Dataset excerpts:
···

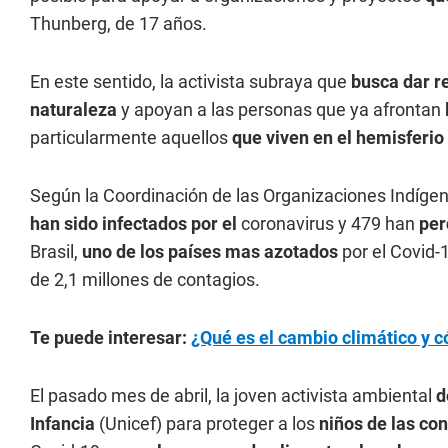
Thunberg, de 17 años.
En este sentido, la activista subraya que
busca dar r
naturaleza
y apoyan a las personas que ya afrontan
particularmente aquellos
que viven en el hemisferio 
Según la Coordinación de las Organizaciones Indígen
han sido
infectados por el
coronavirus y 479 han
per
Brasil,
uno de los países mas azotados
por el Covid-
de 2,1 millones de contagios.
Te puede interesar:
¿Qué es el cambio climático y 
El pasado mes de abril, la joven activista ambiental
d
Infancia
(Unicef) para proteger a los
niños de las co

···

**WHAT IS EXPECTED**: Using the records above, copy every line that has the word "activista" in it.

**YOUR RESPONSE**:
En este sentido, la activista subraya que
El pasado mes de abril, la joven activista ambiental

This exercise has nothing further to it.